> _Do this_
Arrange every line of the records below as a numbered list, skipping blank lines. Leave the pictures out of your answer.

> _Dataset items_
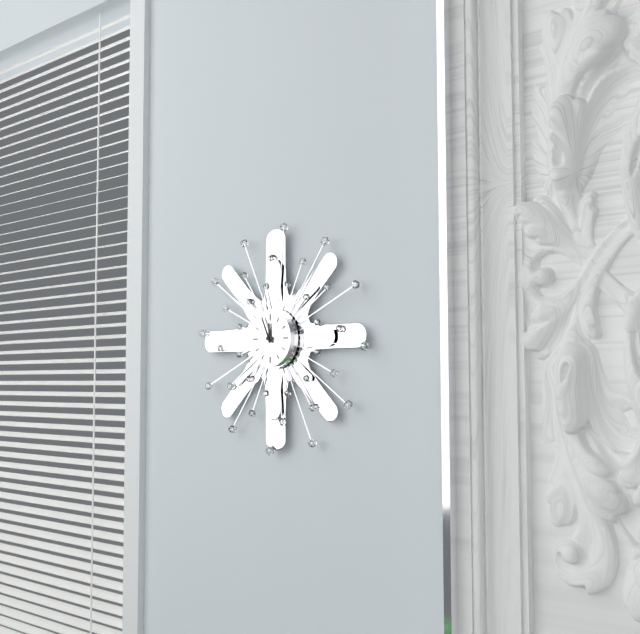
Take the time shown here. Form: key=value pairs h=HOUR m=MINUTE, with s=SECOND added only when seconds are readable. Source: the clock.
h=11 m=56
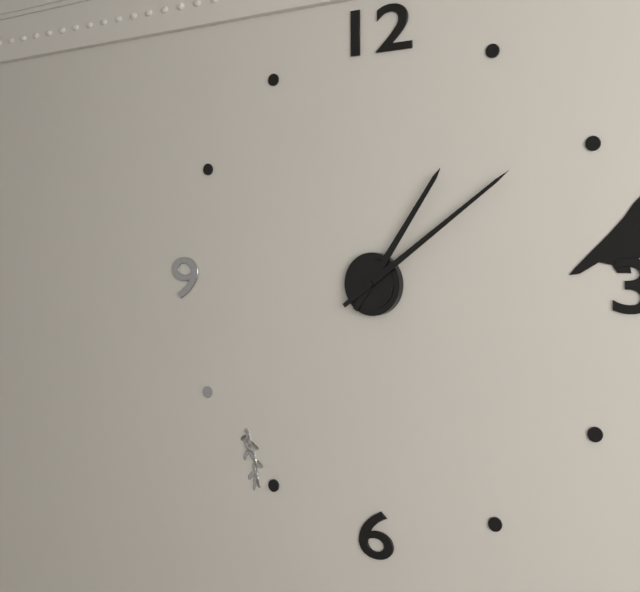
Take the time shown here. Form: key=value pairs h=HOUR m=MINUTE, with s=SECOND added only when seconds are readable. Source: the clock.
h=1 m=9
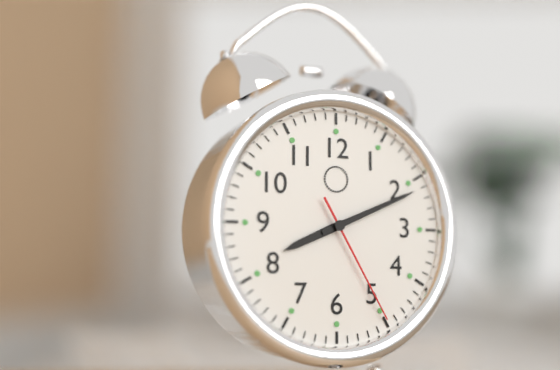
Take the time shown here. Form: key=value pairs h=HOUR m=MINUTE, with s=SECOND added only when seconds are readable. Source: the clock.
h=8 m=11 s=25
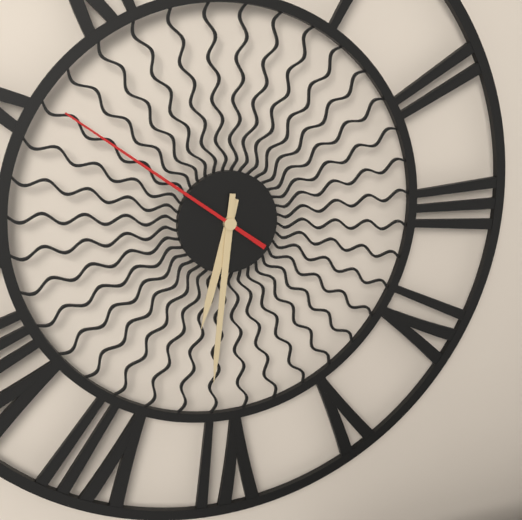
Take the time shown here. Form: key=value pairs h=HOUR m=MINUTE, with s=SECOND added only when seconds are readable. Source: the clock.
h=6 m=31 s=51
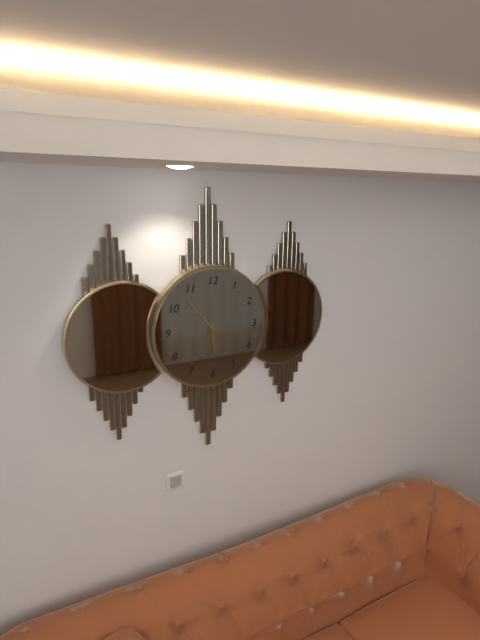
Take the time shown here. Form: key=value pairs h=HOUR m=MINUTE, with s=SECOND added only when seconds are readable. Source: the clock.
h=5 m=53
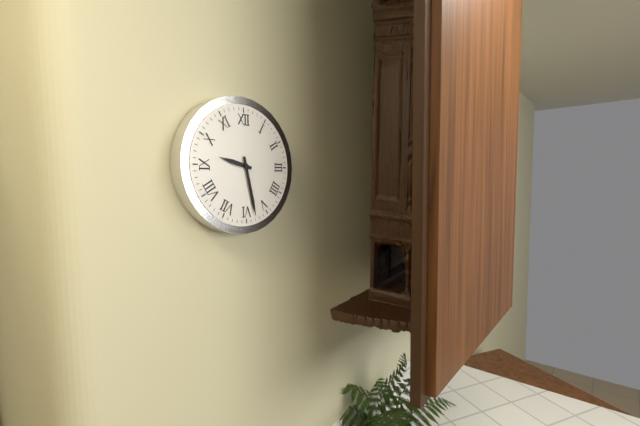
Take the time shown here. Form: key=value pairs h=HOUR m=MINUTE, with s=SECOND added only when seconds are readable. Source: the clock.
h=9 m=28
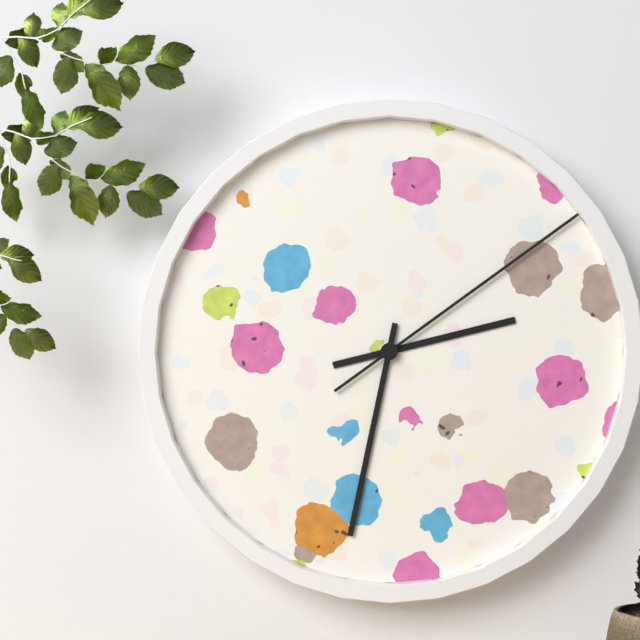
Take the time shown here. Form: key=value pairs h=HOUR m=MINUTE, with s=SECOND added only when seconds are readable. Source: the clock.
h=2 m=32 s=9
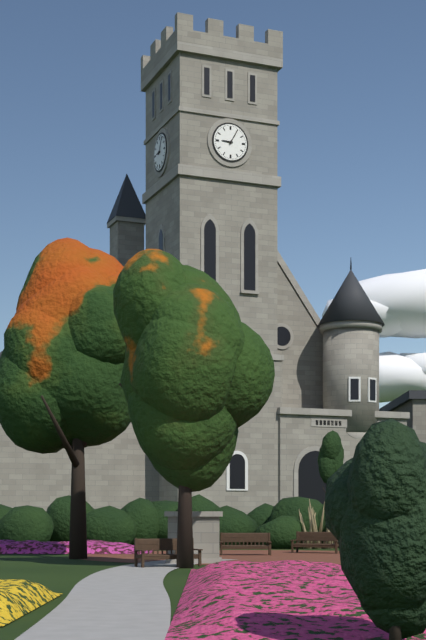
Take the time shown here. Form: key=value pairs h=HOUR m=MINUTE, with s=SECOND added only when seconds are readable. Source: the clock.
h=9 m=5
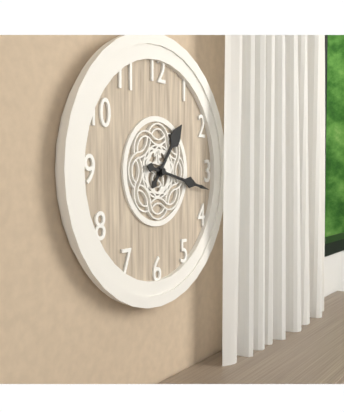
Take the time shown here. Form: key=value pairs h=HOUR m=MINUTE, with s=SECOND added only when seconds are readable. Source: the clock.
h=1 m=17
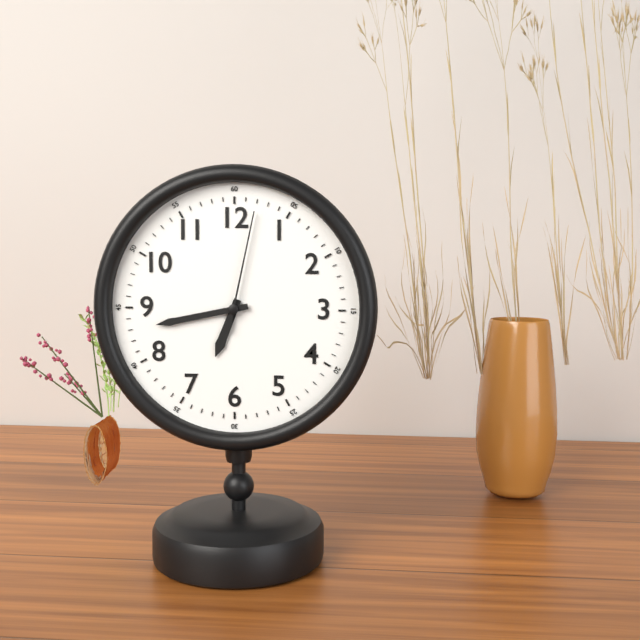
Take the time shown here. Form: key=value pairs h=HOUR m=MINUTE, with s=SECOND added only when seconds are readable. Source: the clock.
h=6 m=43 s=2
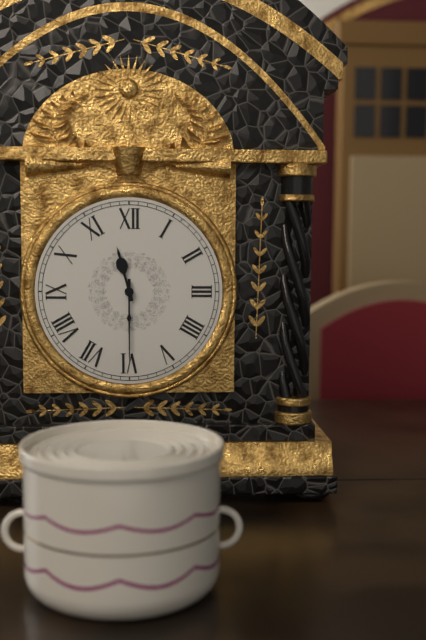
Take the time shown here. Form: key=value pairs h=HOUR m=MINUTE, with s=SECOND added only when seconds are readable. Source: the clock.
h=11 m=30
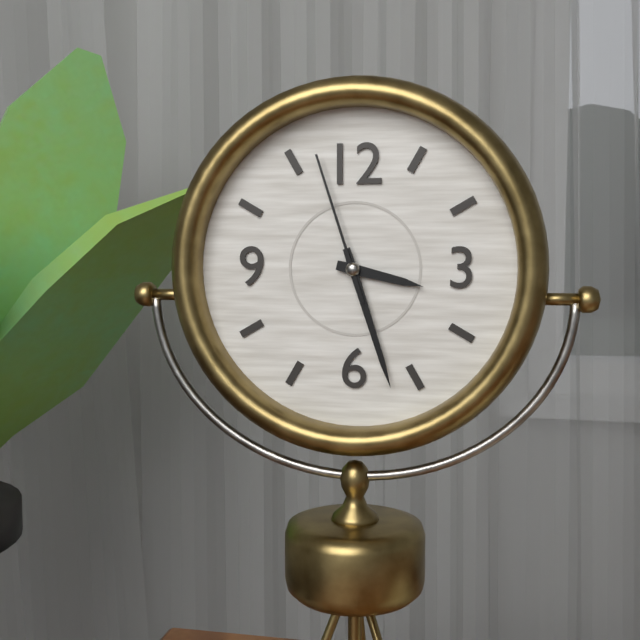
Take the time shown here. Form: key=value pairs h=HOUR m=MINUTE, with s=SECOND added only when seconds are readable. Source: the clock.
h=3 m=27 s=57
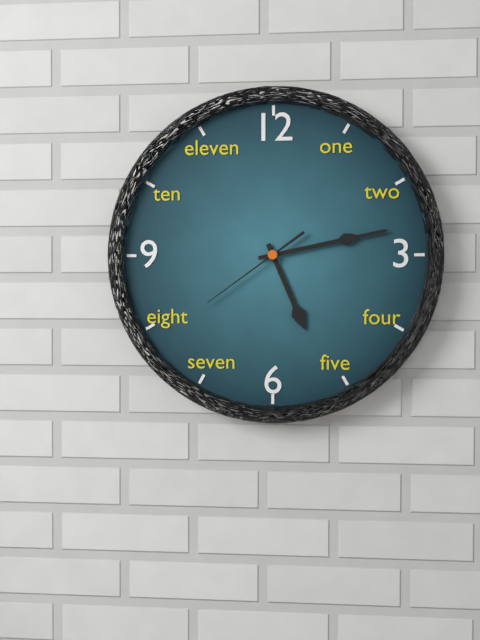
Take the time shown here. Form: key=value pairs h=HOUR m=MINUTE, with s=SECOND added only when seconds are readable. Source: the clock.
h=5 m=13 s=39
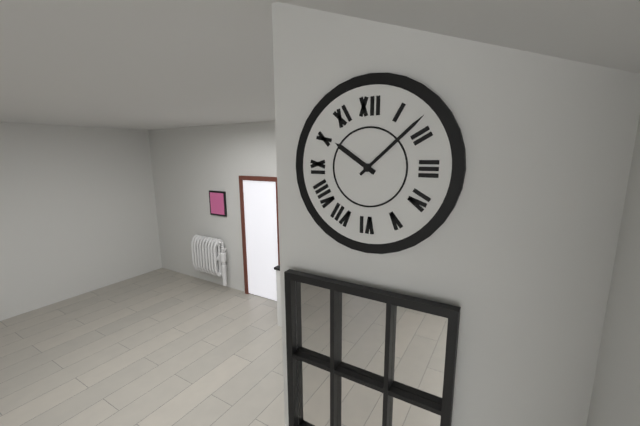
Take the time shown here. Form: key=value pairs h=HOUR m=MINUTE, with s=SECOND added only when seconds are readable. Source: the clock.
h=10 m=8
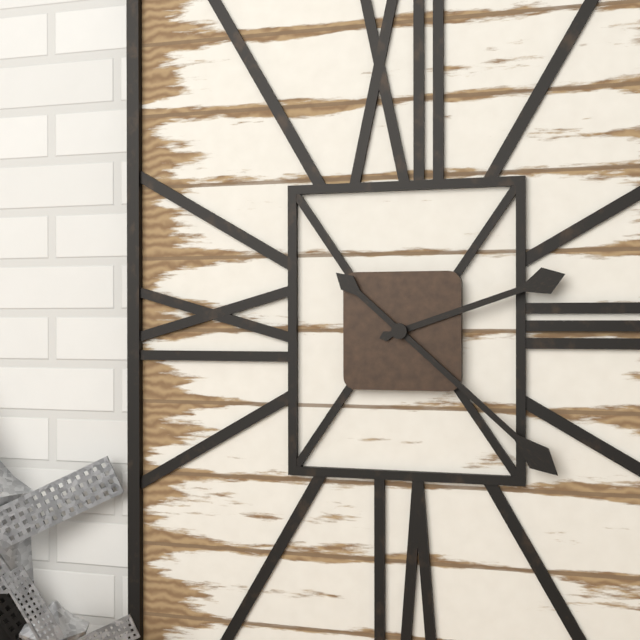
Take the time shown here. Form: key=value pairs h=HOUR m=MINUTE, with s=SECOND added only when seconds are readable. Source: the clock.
h=2 m=22
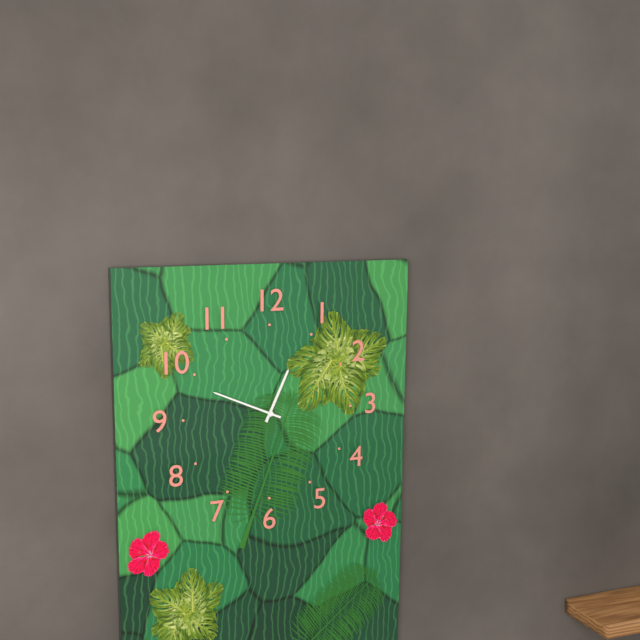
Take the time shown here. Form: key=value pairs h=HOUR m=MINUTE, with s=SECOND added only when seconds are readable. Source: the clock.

> _Result below_
1. Take the time shown here. Form: key=value pairs h=HOUR m=MINUTE, with s=SECOND added only when seconds are readable. Source: the clock.
2. h=11 m=56
3. Take the time shown here. Form: key=value pairs h=HOUR m=MINUTE, with s=SECOND added only when seconds are readable. Source: the clock.
4. h=1 m=9
5. Take the time shown here. Form: key=value pairs h=HOUR m=MINUTE, with s=SECOND added only when seconds are readable. Source: the clock.
6. h=8 m=11 s=25
7. Take the time shown here. Form: key=value pairs h=HOUR m=MINUTE, with s=SECOND added only when seconds are readable. Source: the clock.
8. h=6 m=31 s=51
9. Take the time shown here. Form: key=value pairs h=HOUR m=MINUTE, with s=SECOND added only when seconds are readable. Source: the clock.
10. h=5 m=53
11. Take the time shown here. Form: key=value pairs h=HOUR m=MINUTE, with s=SECOND added only when seconds are readable. Source: the clock.
12. h=9 m=28
13. Take the time shown here. Form: key=value pairs h=HOUR m=MINUTE, with s=SECOND added only when seconds are readable. Source: the clock.
14. h=2 m=32 s=9
15. Take the time shown here. Form: key=value pairs h=HOUR m=MINUTE, with s=SECOND added only when seconds are readable. Source: the clock.
16. h=9 m=5
17. Take the time shown here. Form: key=value pairs h=HOUR m=MINUTE, with s=SECOND added only when seconds are readable. Source: the clock.
18. h=1 m=17
19. Take the time shown here. Form: key=value pairs h=HOUR m=MINUTE, with s=SECOND added only when seconds are readable. Source: the clock.
20. h=6 m=43 s=2
21. Take the time shown here. Form: key=value pairs h=HOUR m=MINUTE, with s=SECOND added only when seconds are readable. Source: the clock.
22. h=11 m=30
23. Take the time shown here. Form: key=value pairs h=HOUR m=MINUTE, with s=SECOND added only when seconds are readable. Source: the clock.
24. h=3 m=27 s=57
25. Take the time shown here. Form: key=value pairs h=HOUR m=MINUTE, with s=SECOND added only when seconds are readable. Source: the clock.
26. h=5 m=13 s=39
27. Take the time shown here. Form: key=value pairs h=HOUR m=MINUTE, with s=SECOND added only when seconds are readable. Source: the clock.
28. h=10 m=8
29. Take the time shown here. Form: key=value pairs h=HOUR m=MINUTE, with s=SECOND added only when seconds are readable. Source: the clock.
30. h=2 m=22
31. Take the time shown here. Form: key=value pairs h=HOUR m=MINUTE, with s=SECOND added only when seconds are readable. Source: the clock.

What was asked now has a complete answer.